Читать книгу Data Analytics in Bioinformatics - Группа авторов - Страница 24
1.5 Random Forest
ОглавлениеThe Random Forest was first invented by Tim Kan Ho [66]. Random Forest is a supervised ensemble learning method, which solves regression and classification problems. It is a method of ensemble learning (i.e. bagging algorithm) and works by averaging the result and by reducing overfitting [67–71]. It is a flexible method and a ready to use in the machine learning algorithm. The Random Forest can be used for the process of regression and known as Regression Forests [72]. It can cope up with the missing values but deals with complexity as well as a longer training period. There are two specific causes for naming it as Random that are:
When building trees, then a random sampling of training data sets is followed.
When Splitting nodes, then a random subset of features is considered.
The functioning of random forests is illustrated in Figure 1.12.
In the above figure, five forests are there and each one representing a disease, such as blue represents liver disease, orange represents heart disease, the green tree represents stomach disease, yellow represents lung disease. It was observed that as per the majority of color, Orange is the winner.

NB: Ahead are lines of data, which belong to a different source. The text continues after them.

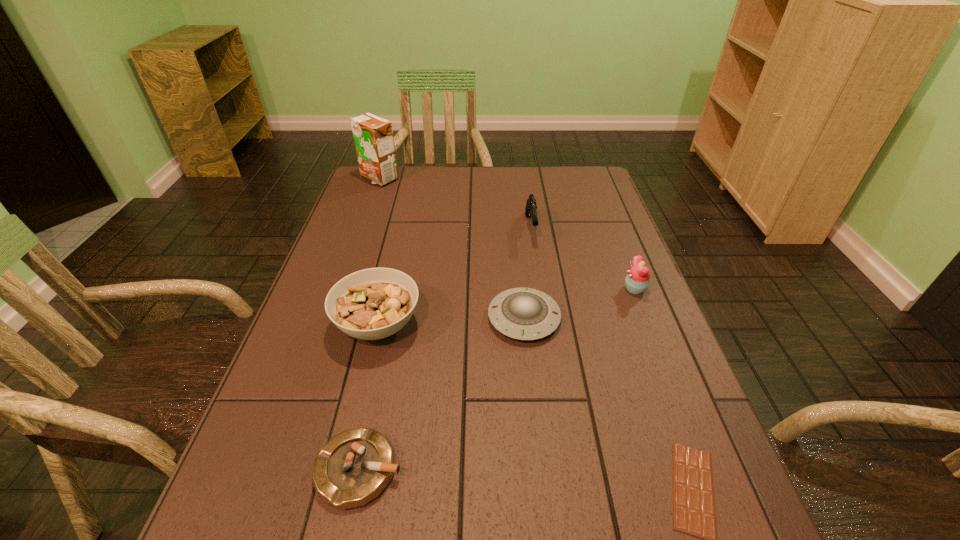
Identify which object is located as the third nearest to the farthest object. Please provide its 2D coordinates. Your answer should be formatted as a tuple, i.e. [(x, y)], where the tuple contains the x and y coordinates of a point satisfying the conditions above.

[(520, 313)]

Where is `object that is the second closest one to the farthest object`? object that is the second closest one to the farthest object is located at coordinates (370, 304).

The image size is (960, 540). I want to click on free space that satisfies the following two spatial constraints: 1. on the face of the cupcake; 2. on the front side of the stew, so click(x=649, y=325).

Find the location of a particular element. free space in the image that satisfies the following two spatial constraints: 1. on the straw side of the farthest object; 2. on the right side of the sixth tallest object is located at coordinates (276, 469).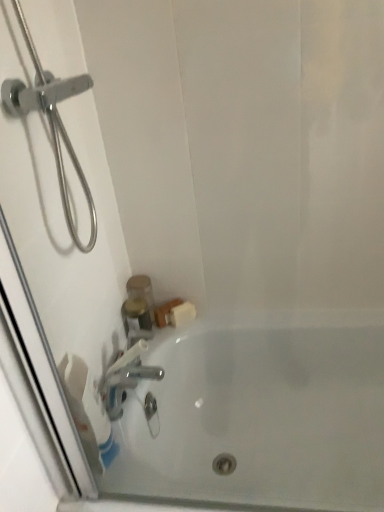
This screenshot has width=384, height=512. I want to click on spots to the right of white matte toilet paper at lower left, so click(146, 467).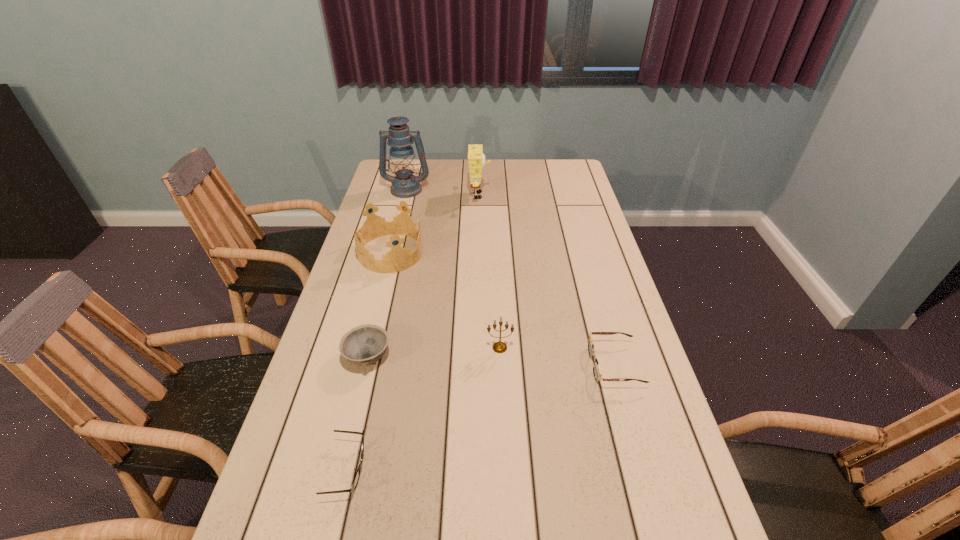
Locate an element on the screen. The image size is (960, 540). lantern at the left edge is located at coordinates pos(404,185).

At what (x,y) coordinates should I click in order to perform the action: click on tiara that is at the left edge. Please return your answer as a coordinate pair (x, y). The height and width of the screenshot is (540, 960). Looking at the image, I should click on (398, 258).

You are a GUI agent. You are given a task and a screenshot of the screen. Output one action in this format:
    pyautogui.click(x=<x>, y=<y>)
    Task: Click on the bowl that is at the left edge
    The image size is (960, 540).
    Given the screenshot: What is the action you would take?
    pyautogui.click(x=363, y=345)

Where is `spectacles present at the left edge`? The height and width of the screenshot is (540, 960). spectacles present at the left edge is located at coordinates (356, 479).

You are a GUI agent. You are given a task and a screenshot of the screen. Output one action in this format:
    pyautogui.click(x=<x>, y=<y>)
    Task: Click on the object that is at the right edge
    The width and height of the screenshot is (960, 540).
    Given the screenshot: What is the action you would take?
    pyautogui.click(x=596, y=369)

Find the location of a particular element. object at the far left corner is located at coordinates (404, 185).

Image resolution: width=960 pixels, height=540 pixels. In the image, there is a desktop. Identify the location of vacant space at the far edge. (511, 167).

Identify the location of vacant area at the left edge. This screenshot has height=540, width=960. (348, 311).

The image size is (960, 540). What are the coordinates of `blank space at the right edge` in the screenshot? It's located at click(582, 198).

In the image, there is a desktop. At what (x,y) coordinates should I click in order to perform the action: click on free space at the far right corner. Please return your answer as a coordinate pair (x, y). The width and height of the screenshot is (960, 540). Looking at the image, I should click on (574, 161).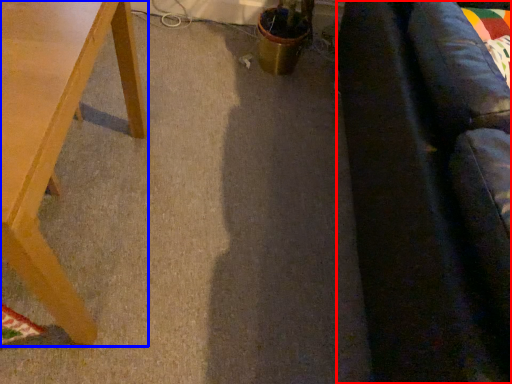
Question: Among these objects, which one is farthest to the camera, couch (highlighted by a red box) or table (highlighted by a blue box)?

Choices:
 (A) couch
 (B) table

Answer: (B)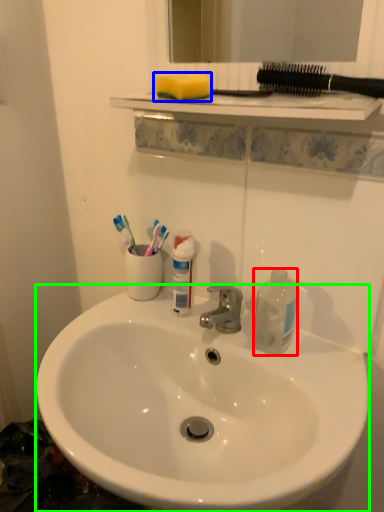
Question: Which is nearer to the bottle (highlighted by a red box)? toothpick (highlighted by a blue box) or sink (highlighted by a green box).

Choices:
 (A) toothpick
 (B) sink

Answer: (B)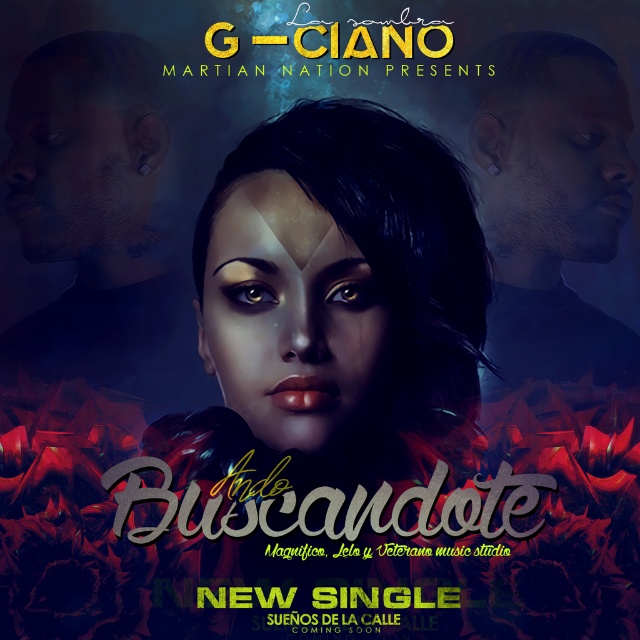
Question: Which point is closer to the camera?

Choices:
 (A) matte black face at upper right
 (B) matte black face at center

Answer: (A)

Question: From the image, what is the correct spatial relationship of matte black face at center in relation to matte black face at upper right?

Choices:
 (A) left
 (B) right

Answer: (A)

Question: Which point is closer to the camera?

Choices:
 (A) matte black face at center
 (B) matte black face at upper right

Answer: (B)

Question: Is matte black face at center in front of matte black face at upper right?

Choices:
 (A) yes
 (B) no

Answer: (B)

Question: Where is matte black face at center located in relation to matte black face at upper right in the image?

Choices:
 (A) below
 (B) above

Answer: (A)

Question: Which object is closer to the camera taking this photo?

Choices:
 (A) matte black face at center
 (B) matte black face at upper right

Answer: (B)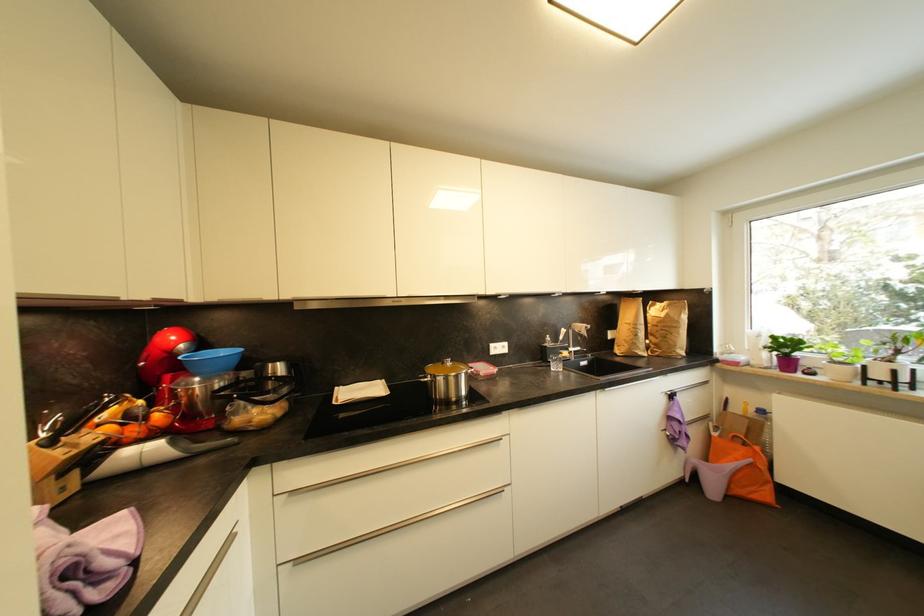
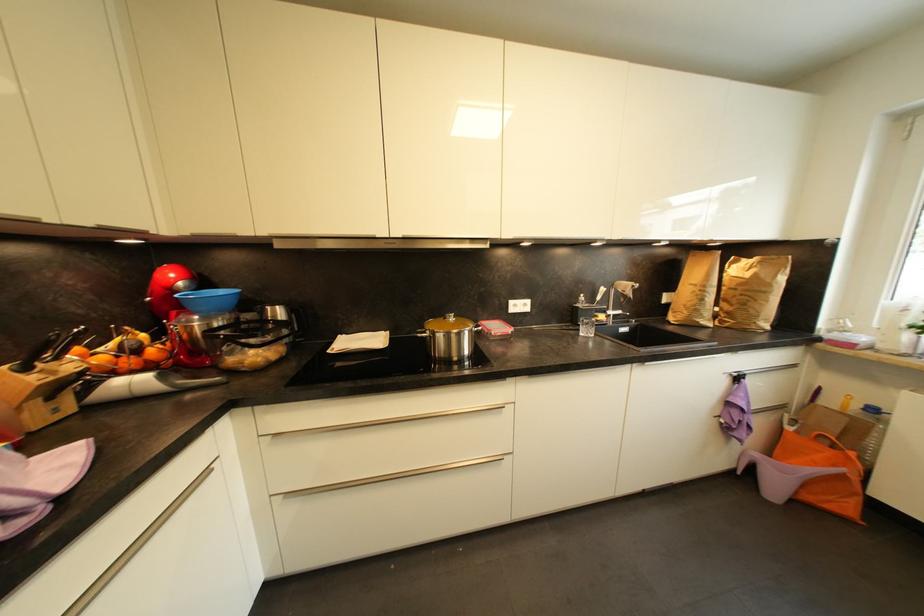
Question: The images are taken continuously from a first-person perspective. In which direction is your viewpoint rotating?

Choices:
 (A) Left
 (B) Right
 (C) Up
 (D) Down

Answer: (D)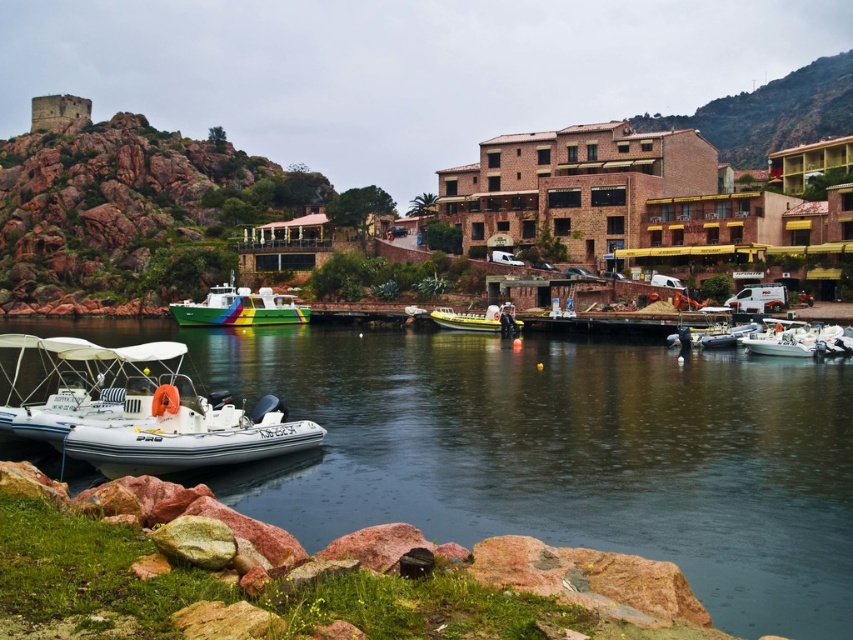
Question: Does rustic stone tower at upper left lie in front of yellow rubber boat at center?

Choices:
 (A) yes
 (B) no

Answer: (B)

Question: Does clear water at lower center lie in front of brown brick building at upper right?

Choices:
 (A) yes
 (B) no

Answer: (A)

Question: Based on their relative distances, which object is farther from the yellow rubber boat at center?

Choices:
 (A) rustic stone tower at upper left
 (B) white rubber boat at lower left
 (C) brown brick building at upper right

Answer: (C)

Question: Which point is farther from the camera taking this photo?

Choices:
 (A) (747, 342)
 (B) (201, 301)
 (C) (12, 381)

Answer: (B)

Question: Does brown brick building at upper right appear over white glossy boat at lower right?

Choices:
 (A) no
 (B) yes

Answer: (B)

Question: Which is farther from the clear water at lower center?

Choices:
 (A) white glossy boat at lower right
 (B) white rubber boat at lower left
 (C) green rubber boat at center

Answer: (C)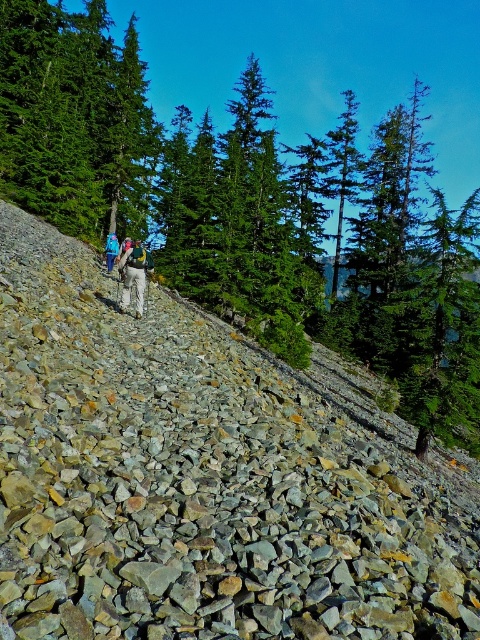
Question: Estimate the real-world distances between objects in this image. Which object is farther from the blue fabric backpack at center?

Choices:
 (A) green evergreen tree at upper center
 (B) green matte tree at upper center

Answer: (A)

Question: Which of these objects is positioned closest to the green matte tree at upper center?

Figure 1.12 Random forest.
This concept is known as the Wisdom of crowd as discussed in Ref. [73]. The execution of this method is achieved with the help of two concepts, which is listed below
Bagging: The Data on which the decision trees are trained are very sensitive. This means a small change in the data can bring diverse effects in the model. Because of this, the structure of the tree can completely change. They take benefit of it by allowing each tree to randomly sample the dataset with a replacement that results in different trees. This is called bagging or bootstrap aggregation [74–75].
Random Feature Selection: Normally, when we split a node, every possible feature is considered. The one that produces the most separation is considered. Whereas, in the random forest scenario we can consider a random subset of features. This allows more variation in the model and results in a greater diversification. [76]
The Concept of Random Forest took place in the heart disease dataset also. The low correlation is the key, between the models. The Area under the ROC Curve (AUC) characteristic of Random Forest performed in python (Google Colab) is shown in Table 1.4 and Figure 1.13.
In the above table, the area under the receiver operating characteristic curve (AUC) is mentioned.
AUC measures the degree of separability. The obtained value of Training Data is 1.0000000 that attains an outstanding remark and the value of the testing data is 1.0000000 that attains an outstanding remark in the AUC score. The result indicates that the used models perform outstandingly on the heart disease dataset.
Table 1.4 AUC: Random forest.
Parameter | Data | Value | Result |
The area under the ROC Curve (AUC) | Training Data | 1.0000000 | Outstanding |
Test Data | 1.0000000 | Outstanding | |
Index: 0.5: No Discriminant, 0.6–0.8: Can be considered accepted, 0.8–0.9: Excellent, >0.9: Outstanding |
Figure 1.13 ROC curve for random forest.